___ TASK INPUT ___
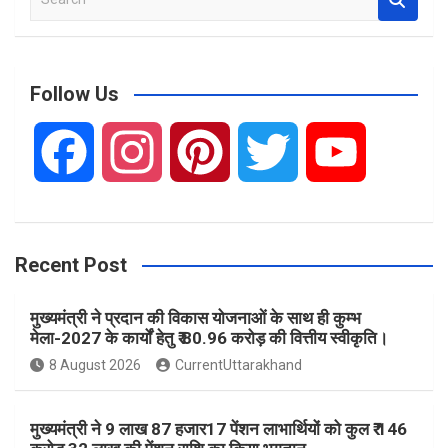
e
a
r
c
Follow Us
h
F
I
P
T
Y
a
n
i
w
o
Recent Post
c
s
n
i
u
मुख्यमंत्री ने प्रदान की विकास योजनाओं के साथ ही कुम्भ
e
t
t
t
T
मेला-2027 के कार्यों हेतु ₹ 80.96 करोड़ की वित्तीय स्वीकृति।
8 August 2026
CurrentUttarakhand
b
a
e
t
u
मुख्यमंत्री ने 9 लाख 87 हजार17 पेंशन लाभार्थियों को कुल ₹ 146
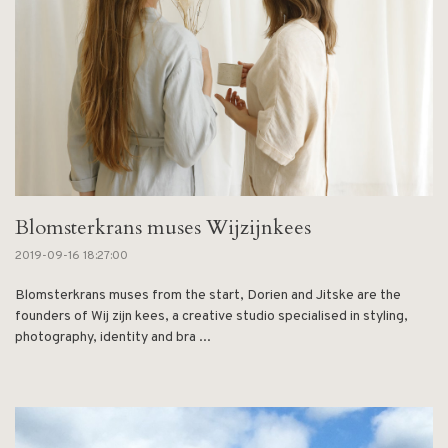
Blomsterkrans muses Wijzijnkees
2019-09-16 18:27:00
Blomsterkrans muses from the start, Dorien and Jitske are the
founders of Wij zijn kees, a creative studio specialised in styling,
photography, identity and bra ...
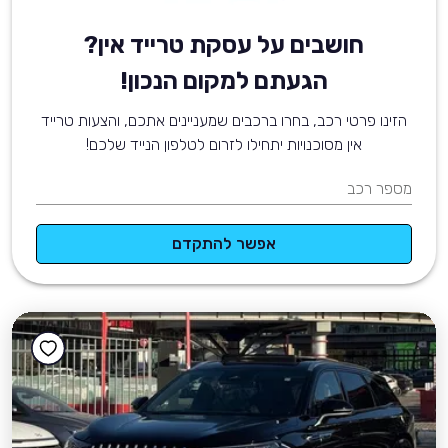
חושבים על עסקת טרייד אין?
הגעתם למקום הנכון!
הזינו פרטי רכב, בחרו ברכבים שמעניינים אתכם, והצעות טרייד
אין מסוכנויות יתחילו לזרום לטלפון הנייד שלכם!
מספר רכב
אפשר להתקדם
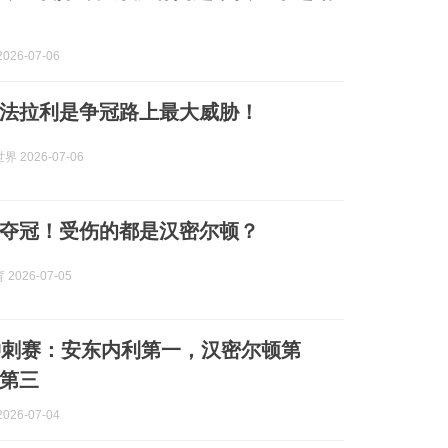
026-07-06
法拉利是争冠路上最大威胁！
 2026-07-06
夺冠！受伤的都是汉密尔顿？
2026-07-05
冲刺赛：安东内利第一，汉密尔顿第
第三
026-07-04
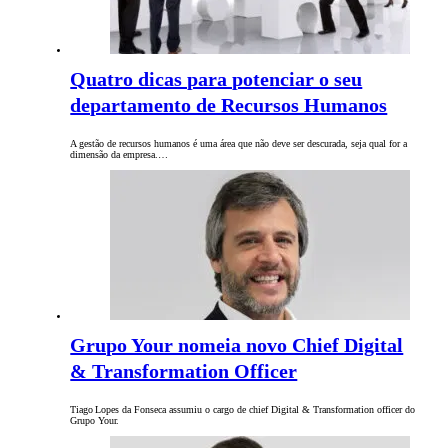
Quatro dicas para potenciar o seu
departamento de Recursos Humanos
A gestão de recursos humanos é uma área que não deve ser descurada, seja qual for a
dimensão da empresa.…
Grupo Your nomeia novo Chief Digital
& Transformation Officer
Tiago Lopes da Fonseca assumiu o cargo de chief Digital & Transformation officer do
Grupo Your.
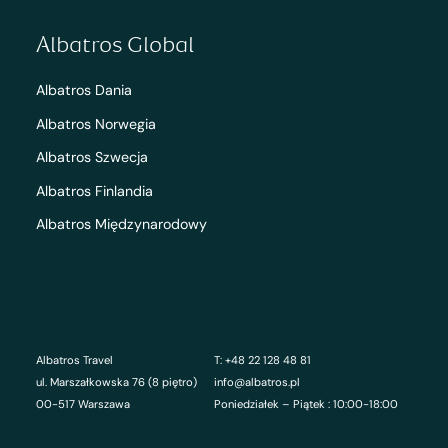
Albatros Global
Albatros Dania
Albatros Norwegia
Albatros Szwecja
Albatros Finlandia
Albatros Międzynarodowy
Albatros Travel
T: +48 22 128 48 81
ul. Marszałkowska 76 (8 piętro)
info@albatros.pl
00-517 Warszawa
Poniedziałek – Piątek : 10:00-18:00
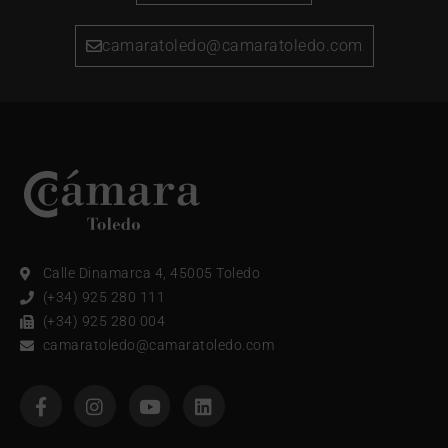
camaratoledo@camaratoledo.com
Calle Dinamarca 4, 45005 Toledo
(+34) 925 280 111
(+34) 925 280 004
camaratoledo@camaratoledo.com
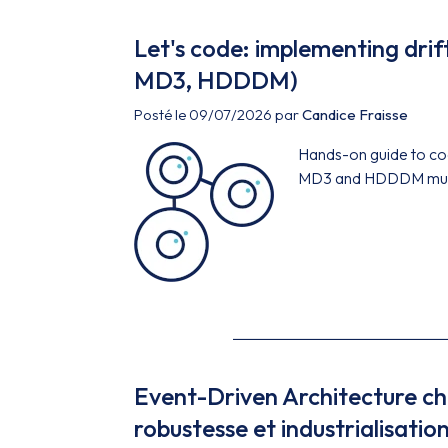
Let's code: implementing drift
MD3, HDDDM)
Posté le 09/07/2026 par
Candice Fraisse
Hands-on guide to cod
MD3 and HDDDM multi
Event-Driven Architecture ch
robustesse et industrialisatio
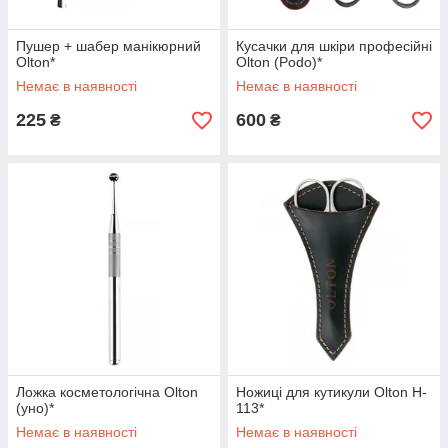
Пушер + шабер манікюрний
Кусачки для шкіри професійні
Olton*
Olton (Podo)*
Немає в наявності
Немає в наявності
225
600
₴
₴
Ложка косметологічна Olton
Ножиці для кутикули Olton H-
(уно)*
113*
Немає в наявності
Немає в наявності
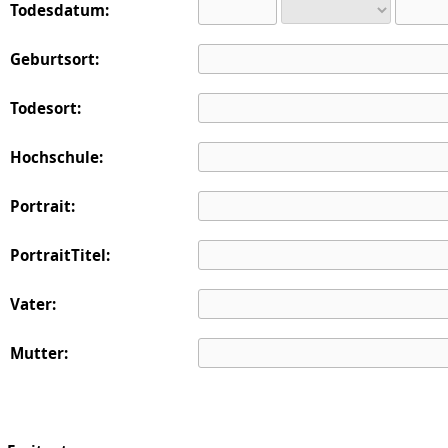
Todesdatum:
Geburtsort:
Todesort:
Hochschule:
Portrait:
PortraitTitel:
Vater:
Mutter:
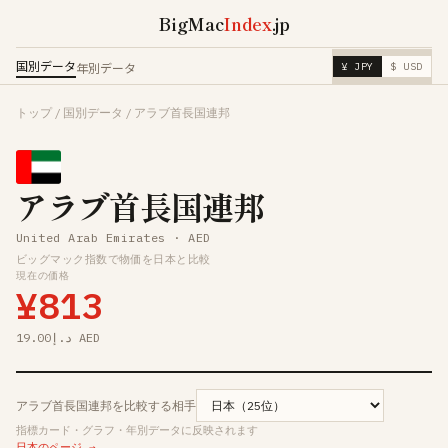
BigMac
Index
.jp
国別データ
年別データ
¥ JPY
$ USD
トップ
/
国別データ
/
アラブ首長国連邦
アラブ首長国連邦
United Arab Emirates · AED
ビッグマック指数で物価を日本と比較
現在の価格
¥813
د.إ19.00 AED
アラブ首長国連邦を比較する相手
指標カード・グラフ・年別データに反映されます
日本のページ →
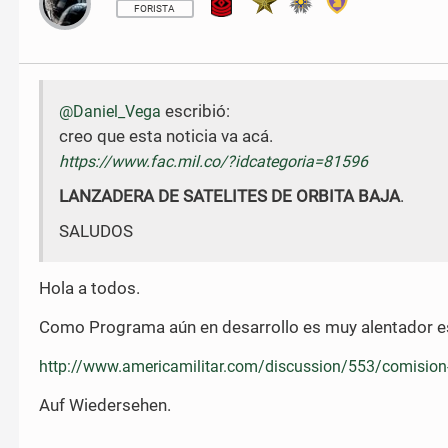
o
o
FORISTA
n
n
F
T
a
w
c
i
e
t
escribió:
@Daniel_Vega
b
t
creo que esta noticia va acá.
o
e
o
r
https://www.fac.mil.co/?idcategoria=81596
k
LANZADERA DE SATELITES DE ORBITA BAJA
.
SALUDOS
Hola a todos.
Como Programa aún en desarrollo es muy alentador est
http://www.americamilitar.com/discussion/553/comision
Auf Wiedersehen.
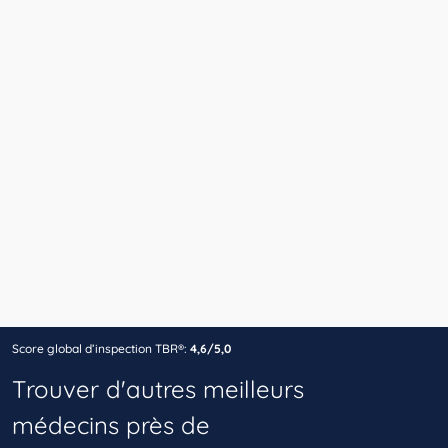
Score global d’inspection TBR®:
4,6/5,0
Trouver d'autres meilleurs
médecins près de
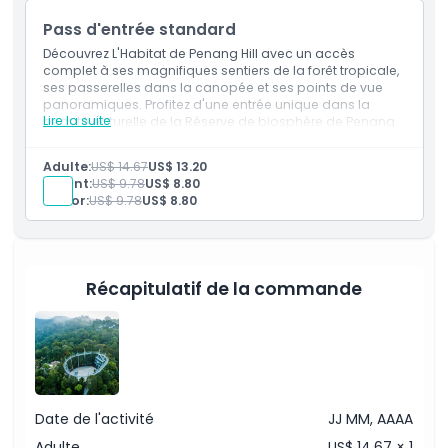
Pass d'entrée standard
Exclus
Découvrez L'Habitat de Penang Hill avec un accès
complet à ses magnifiques sentiers de la forêt tropicale,
ses passerelles dans la canopée et ses points de vue
Non adapté pour
panoramiques. Profitez d'une entrée unique dans la
Lire la suite
beauté naturelle de la Réserve de biosphère de Penang
Hill.
Heures d'ouverture
Inclus
Adulte:
US$ 14.67
US$ 13.20
Profitez d'une entrée unique à L'Habitat de Penang
Enfant:
US$ 9.78
US$ 8.80
Hill.
Sénior:
US$ 9.78
US$ 8.80
À savoir
Explorez les sentiers de la forêt tropicale, les
passerelles dans la canopée et les points de vue
panoramiques.
Emplacement
Récapitulatif de la commande
Comment s'y rendre
Comment échanger
Date de l'activité
JJ MM, AAAA
Politique d'annulation
Adulte
US$ 14.67 × 1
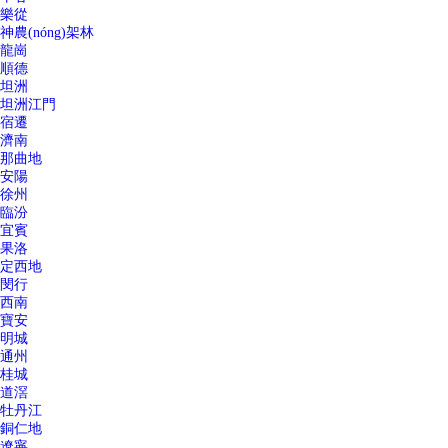
樂從
神農(nóng)架林
龍崗
順德
坦洲
坦洲江門
宿遷
濟南
那曲地
安陽
徐州
臨汾
宜賓
果洛
定西地
閔行
西南
寶安
明城
通州
桂城
道滘
牡丹江
銅仁地
遼寧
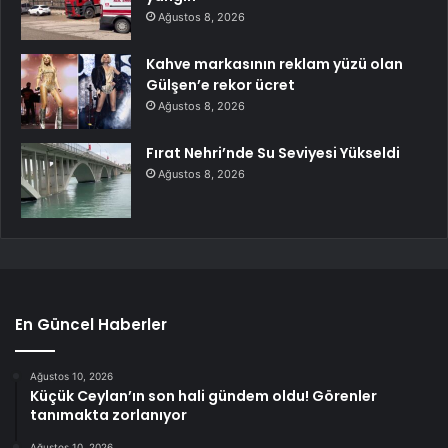
Ağustos 8, 2026
Kahve markasının reklam yüzü olan
Gülşen’e rekor ücret
Ağustos 8, 2026
Fırat Nehri’nde Su Seviyesi Yükseldi
Ağustos 8, 2026
En Güncel Haberler
Ağustos 10, 2026
Küçük Ceylan’ın son hali gündem oldu! Görenler
tanımakta zorlanıyor
Ağustos 10, 2026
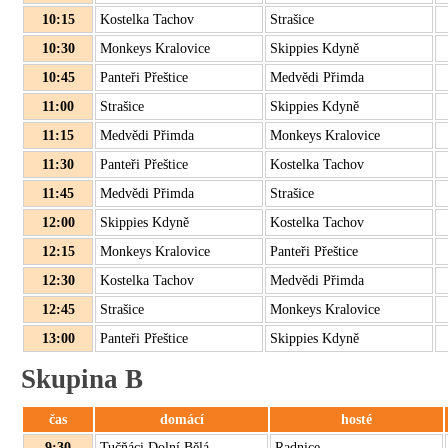
10:15
Kostelka Tachov
Strašice
10:30
Monkeys Kralovice
Skippies Kdyně
10:45
Panteři Přeštice
Medvědi Přimda
11:00
Strašice
Skippies Kdyně
11:15
Medvědi Přimda
Monkeys Kralovice
11:30
Panteři Přeštice
Kostelka Tachov
11:45
Medvědi Přimda
Strašice
12:00
Skippies Kdyně
Kostelka Tachov
12:15
Monkeys Kralovice
Panteři Přeštice
12:30
Kostelka Tachov
Medvědi Přimda
12:45
Strašice
Monkeys Kralovice
13:00
Panteři Přeštice
Skippies Kdyně
Skupina B
čas
domácí
hosté
9:30
Tučňáci Dolní Bělá
Radnice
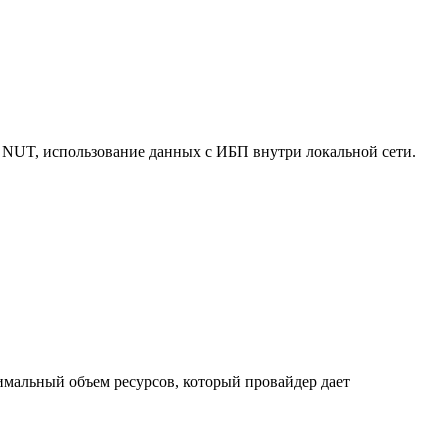
 NUT, использование данных с ИБП внутри локальной сети.
нимальный объем ресурсов, который провайдер дает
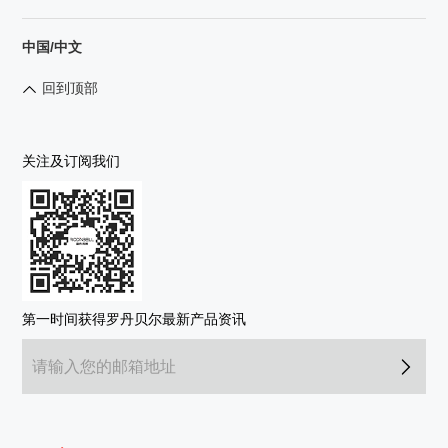
中国/中文
回到顶部
关注及订阅我们
第一时间获得罗丹贝尔最新产品资讯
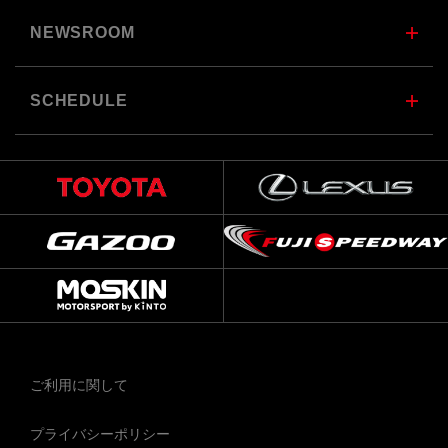
NEWSROOM
SCHEDULE
ご利用に関して
プライバシーポリシー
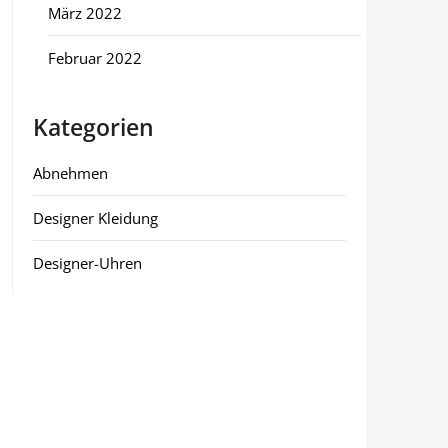
März 2022
Februar 2022
Kategorien
Abnehmen
Designer Kleidung
Designer-Uhren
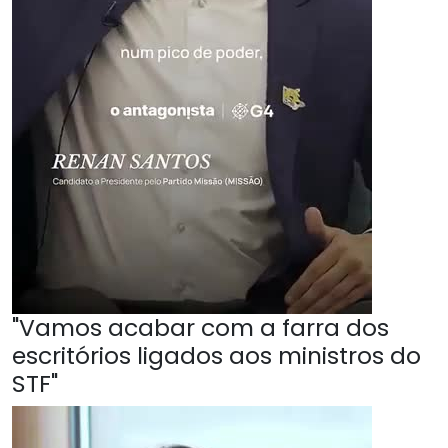
"Vamos acabar com a farra dos
escritórios ligados aos ministros do
STF"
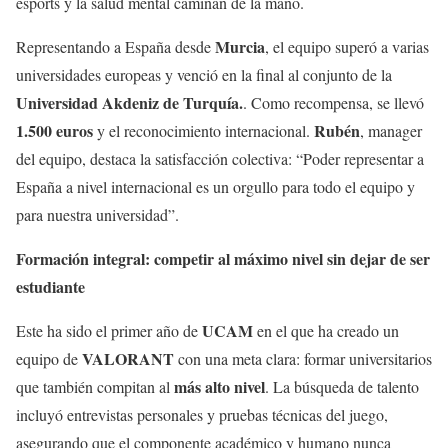
esports y la salud mental caminan de la mano.
Murcia
Representando a España desde
, el equipo superó a varias
universidades europeas y venció en la final al conjunto de la
Universidad Akdeniz de Turquía.
. Como recompensa, se llevó
1.500 euros
Rubén
y el reconocimiento internacional.
, manager
del equipo, destaca la satisfacción colectiva: “Poder representar a
España a nivel internacional es un orgullo para todo el equipo y
para nuestra universidad”.
Formación integral: competir al máximo nivel sin dejar de ser
estudiante
UCAM
Este ha sido el primer año de
en el que ha creado un
VALORANT
equipo de
con una meta clara: formar universitarios
más alto nivel
que también compitan al
. La búsqueda de talento
incluyó entrevistas personales y pruebas técnicas del juego,
asegurando que el componente académico y humano nunca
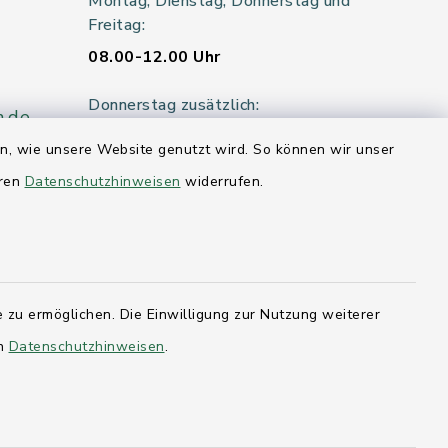
Montag, Dienstag, Donnerstag und
Freitag:
08.00-12.00 Uhr
Donnerstag zusätzlich:
n.de
14.00-18.00 Uhr
en, wie unsere Website genutzt wird. So können wir unser
eren
Datenschutzhinweisen
widerrufen.
Mittwoch:
geschlossen
er 115
 zu ermöglichen. Die Einwilligung zur Nutzung weiterer
en
Datenschutzhinweisen
.
hleswig-
kernförde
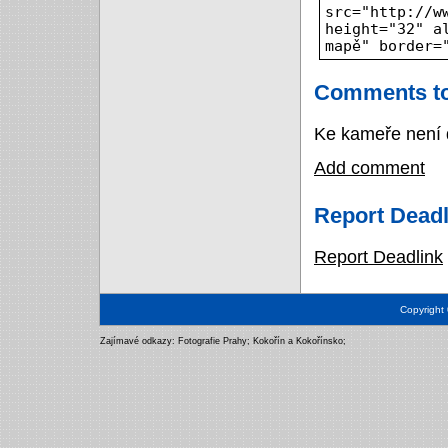
src="http://w
height="32" a
mapě" border=
Comments to
Ke kameře není 
Add comment
Report Deadl
Report Deadlink
Copyright
Zajímavé odkazy:
Fotografie Prahy
;
Kokořín a Kokořínsko
;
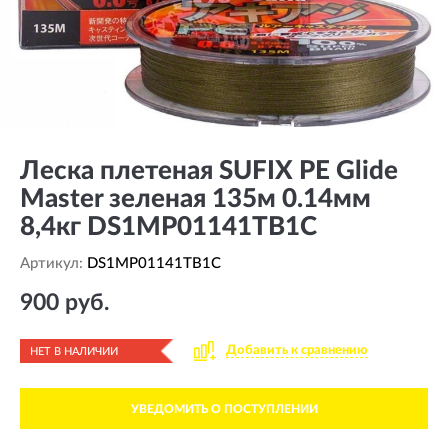
Леска плетеная SUFIX PE Glide
Master зеленая 135м 0.14мм
8,4кг DS1MP01141TB1C
Артикул:
DS1MP01141TB1C
900 руб.
Добавить к сравнению
НЕТ В НАЛИЧИИ
УВЕДОМИТЬ О ПОСТУПЛЕНИИ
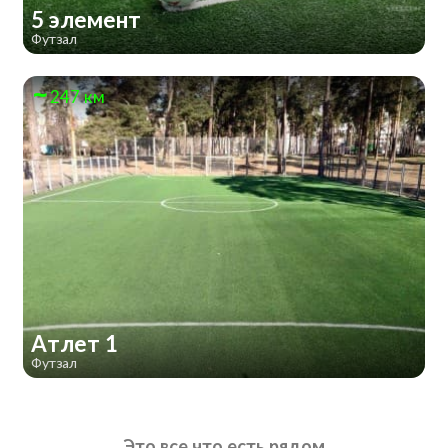
5 элемент
Футзал
247 км
Атлет 1
Футзал
Это все что есть рядом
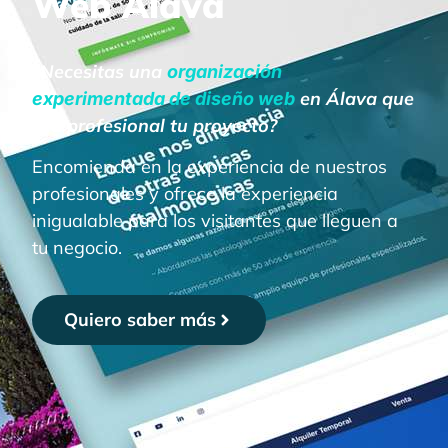
Web Álava
¿Necesitas una
organización
en Álava que
experimentada de diseño web
sea profesional tu proyecto?
Encomienda en la experiencia de nuestros
profesionales y ofrece la experiencia
inigualable para los visitantes que lleguen a
tu negocio.
Quiero saber más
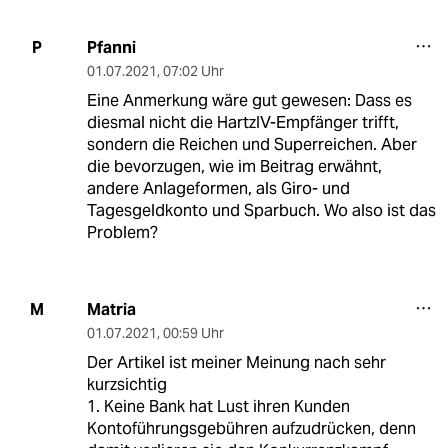
Pfanni
P
01.07.2021
,
07:02 Uhr
Eine Anmerkung wäre gut gewesen: Dass es
diesmal nicht die HartzIV-Empfänger trifft,
sondern die Reichen und Superreichen. Aber
die bevorzugen, wie im Beitrag erwähnt,
andere Anlageformen, als Giro- und
Tagesgeldkonto und Sparbuch. Wo also ist das
Problem?
Matria
M
01.07.2021
,
00:59 Uhr
Der Artikel ist meiner Meinung nach sehr
kurzsichtig
1. Keine Bank hat Lust ihren Kunden
Kontoführungsgebühren aufzudrücken, denn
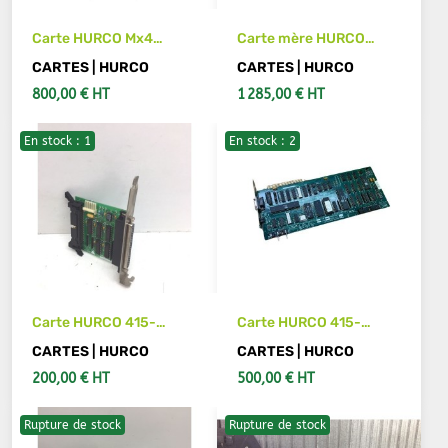
Carte HURCO Mx4
Carte mère HURCO
cnC++ PB7404I00
LMB-680P
CARTES | HURCO
CARTES | HURCO
800,00 € HT
1 285,00 € HT
En stock : 1
En stock : 2
VOIR LES DÉTAILS
VOIR LES DÉTAILS
Carte HURCO 415-
Carte HURCO 415-
0606-902
0605-903
CARTES | HURCO
CARTES | HURCO
200,00 € HT
500,00 € HT
Rupture de stock
Rupture de stock
AJOUTER AU PANIER
AJOUTER AU PANIER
___
**EXERCISE DIRECTIONS:**
Check each line of the records above for the word "points" and report how many lines have it, as a number only.

**TASK RESPONSE:**
2